Each day, some 200 to 300 patients arrive at the Barnes-Jewish Hospital emergency department seeking care - many in pain, all in search of answers, healing and hope. Amid the constant motion and intensity, WashU Medicine physician Randall Jotte, MD, brings something else: a quiet steadiness and a lift in spirits. On a recent rainy Thursday, security staff at the entrance came in to chat with him, and triage nurses waved and smiled as he made his way through the exam areas, with a pause to check on how a patient-services concierge, new to the department, was enjoying her second shift of work.
Jotte's warmth and equanimity have been assets over his 24 years - filled with unpredictable days - in the Barnes-Jewish emergency department. Still, he acknowledges that there are moments that throw him off balance, including one in October 2012 that changed the trajectory of his work in emergency care.
He had been asked by the then-chief of emergency medicine to develop a practical care-management plan for a middle-aged and unhoused man with chronic blood clots in his lungs. Records gathered by the chief resident at the time showed that the patient had been admitted to Barnes-Jewish and several other local hospitals 76 times over the previous two and a half years; no one knew why. To begin to puzzle it out, Jotte created a color-coded calendar that tracked the days of inpatient stays at different hospitals over a three-month period. He was incredulous at the result.
"It looked like a baseball team's schedule, where there's different colors for home and away games - he was three days here, three days there, five days here, seven days there," Jotte said. "We realized that this patient was living at hospitals."
Very little about the patient's health conditions or his care plan had changed despite hundreds of hospital stays over the previous decade, during which he had amassed a collection of diagnostic tests and CT scans, all with largely the same results. Visits like these can place a burden on the health-care system, in part because balancing resources for patients whose care could be better resolved in non-emergency settings can mean that other patients might have to wait longer for care. For Jotte, this case was an opportunity that pointed to a new way of thinking about the care unhoused patients need.

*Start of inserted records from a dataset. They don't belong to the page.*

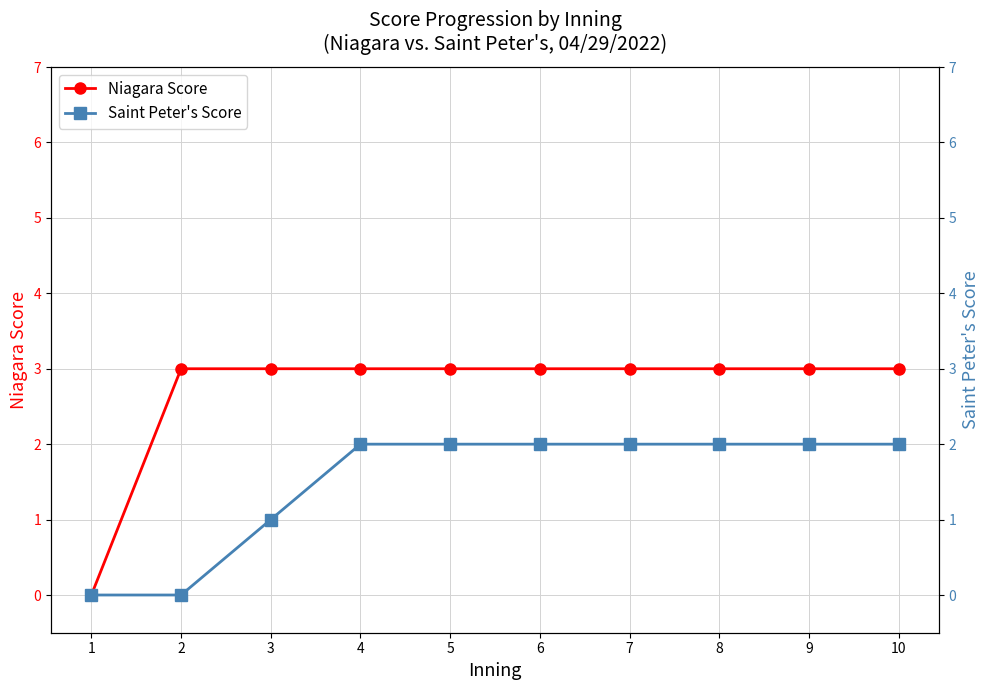

Rank the series by their maximum value, from lowest to highest.

Saint Peter's Score, Niagara Score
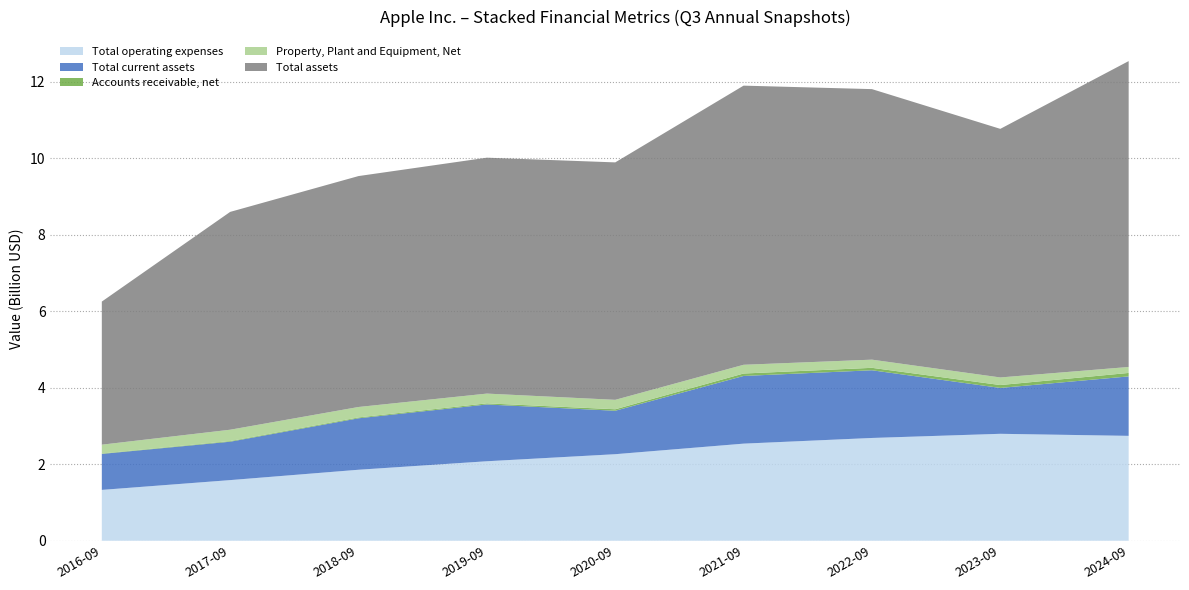

Reading left to right, extract all data points from this chart.

Total operating expenses: 2016-09=1329800000	2017-09=1585800000	2018-09=1856500000	2019-09=2078600000	2020-09=2263100000	2021-09=2539100000	2022-09=2687500000	2023-09=2796300000	2024-09=2742700000
Total current assets: 2016-09=940600000	2017-09=1003600000	2018-09=1345200000	2019-09=1484600000	2020-09=1135900000	2021-09=1769500000	2022-09=1769800000	2023-09=1199300000	2024-09=1554200000
Accounts receivable, net: 2016-09=10800000	2017-09=17300000	2018-09=22500000	2019-09=29000000	2020-09=38700000	2021-09=63800000	2022-09=64000000	2023-09=75300000	2024-09=90700000
Property, Plant and Equipment, Net: 2016-09=230800000	2017-09=296300000	2018-09=273100000	2019-09=255400000	2020-09=246700000	2021-09=228500000	2022-09=213600000	2023-09=198700000	2024-09=155800000
Total assets: 2016-09=3741200000	2017-09=5695000000	2018-09=6037300000	2019-09=6167600000	2020-09=6207800000	2021-09=7298000000	2022-09=7072900000	2023-09=6499200000	2024-09=7997200000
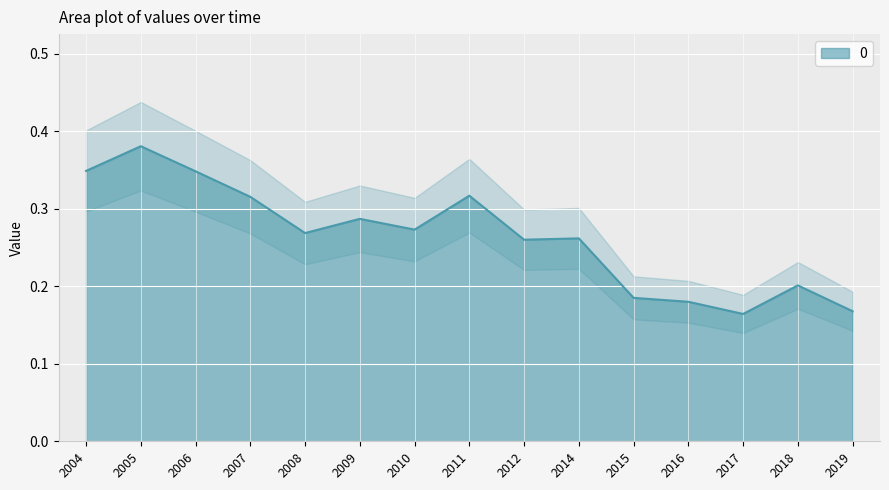

What is the difference between the maximum and minimum values?

0.2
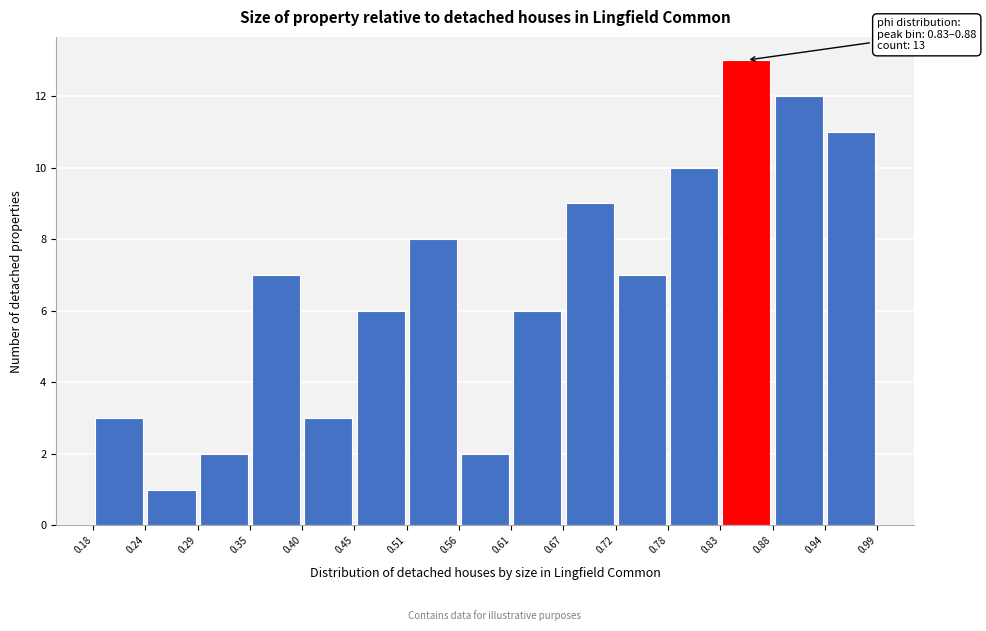

Over which range of the x-axis is the bar tallest?

0.83 to 0.88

"That patient was the one who made me start digging into this problem," said Jotte. "In emergency care, you typically see patients for a short amount of time so it's hard to really know what's going on with patients in their everyday lives. We rarely have the opportunity to change how we think about delivering their care - but this was an opportunity for a change."
New approaches for 'familiar faces'
For Jotte, this experience was the genesis of Hospital to Housing, an innovative program launched in May 2019 that aims to improve medical outcomes and reduce costs by providing housing support to stabilize the lives of some frequent users of the emergency room. The program, primarily funded by The Foundation for Barnes-Jewish Hospital, has transformed the lives of vulnerable patients and reduced medical costs. Data from the pilot phase of the project showed that emergency room visits by participants were reduced by 53% and inpatient stays were reduced by 42%. The estimated savings for Barnes-Jewish was $12,500 per participant. Over 70 people have gone through the program since its inception.
The program could not have happened without looking into the larger context of the patient's story.
Kelly Hanselman, the director of emergency services at Barnes-Jewish, said that "familiar faces" - patients who visit the emergency room far more than typical patients - sometimes show up a few times a month; others might visit a few times a day. Some may have home lives where they are subject to violence or abuse. Others are living with mental illnesses or substance use disorders, which can lead to or exacerbate chronic health problems.
For these latter patients, Jotte is often the go-to physician to treat them. And he consciously works to incorporate his expertise with this population into his training of WashU Medicine students and residents.
"He has a smile that makes patients feel like they can tell him anything, and he is really willing to listen, no matter how long the story is," said Arrianna Thompson, MD, a former clinical fellow in the Department of Emergency Medicine, now practicing in Milwaukee. She volunteered with Street Medicine St. Louis to provide medical outreach for unhoused people in the city and frequently worked with Jotte in the emergency department.